Belki de o, aydınlığın içindeki karanlık, karanlığın karanlık olmasını sağlayan aydınlıktı.
Belki de o ay ışığının şu ana kadar yansıdığı en güzel çehreye sahipti. Ay'ın bile dünyada kıskandığı bir ışıktı o.
Denizin dalgalarını vurmak için can attığı kıyıydı.
Güneşin doğmak için acele ettiği kadar güzel bir karanlıktı.
O, kalbimin uzun süre sonra gerçekten attığı tek nedendi.

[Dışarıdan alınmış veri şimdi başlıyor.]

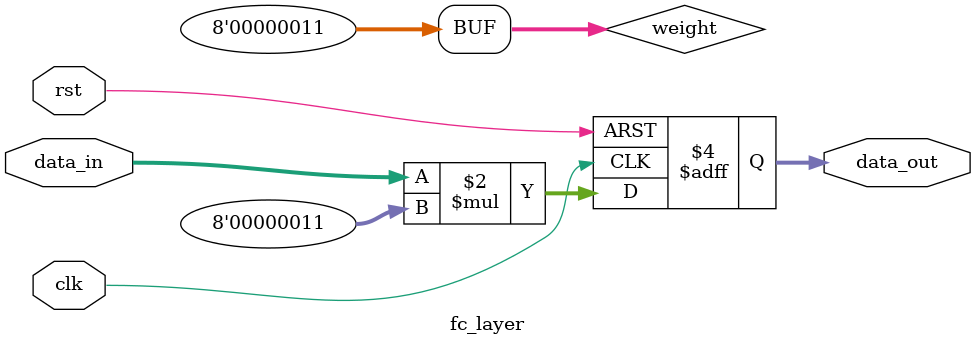
<source format=v>
module fc_layer(input clk, input rst, input [7:0] data_in, output reg [7:0] data_out);
    reg [7:0] weight = 8'd3;
    always @(posedge clk or posedge rst) begin
        if (rst)
            data_out <= 0;
        else
            data_out <= data_in * weight;
    end
endmodule

</source>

O, bir adamın deniz kızına olan aşkı kadar yakın, ama denize çoktan atılan ve içinde intihar mektubu yazan bir şişe kadar uzaktı.
O, her şeyin anlamıydı, ve bir o kadar anlamsız.
Bir kaldırımın köşesinde buldum hayalimi.
Gözlerimi kapattım, bıraktım avucuna kalbimi.
Dedi ki, sonuna kadar tutacak mısın elimi?
İçimden cevapladım, birlikte tırmanacağız tüm merdivenleri.
Mumlar üfledim, dilekler diledim.
Kayan her yıldızda adını sayıkladı dilim.
Ve o bana doğru tek bir adım geldiğinde
Ben hiç gitmesin diye bütün yolları denedim.
🏀
"Doruk?" dedim heyecanla. Bakışları yüzümde oyalanmaya devam ettikçe duramadım yerimde. Bir şey söyleyecekti. Bir şey söylemek için buradaydı. "Kaptın mı formayı?"
"Feza," dedi ve seri adımlarla ona doğru ilerlediğim sırada o da birkaç adım yaklaştı bana. Sadece ismimi söylemişti ama heyecanını yansıtması için bu yeterliydi. Devam etmesini beklerken kalbim yerinden çıkacak gibiydi. "Kaptık formayı."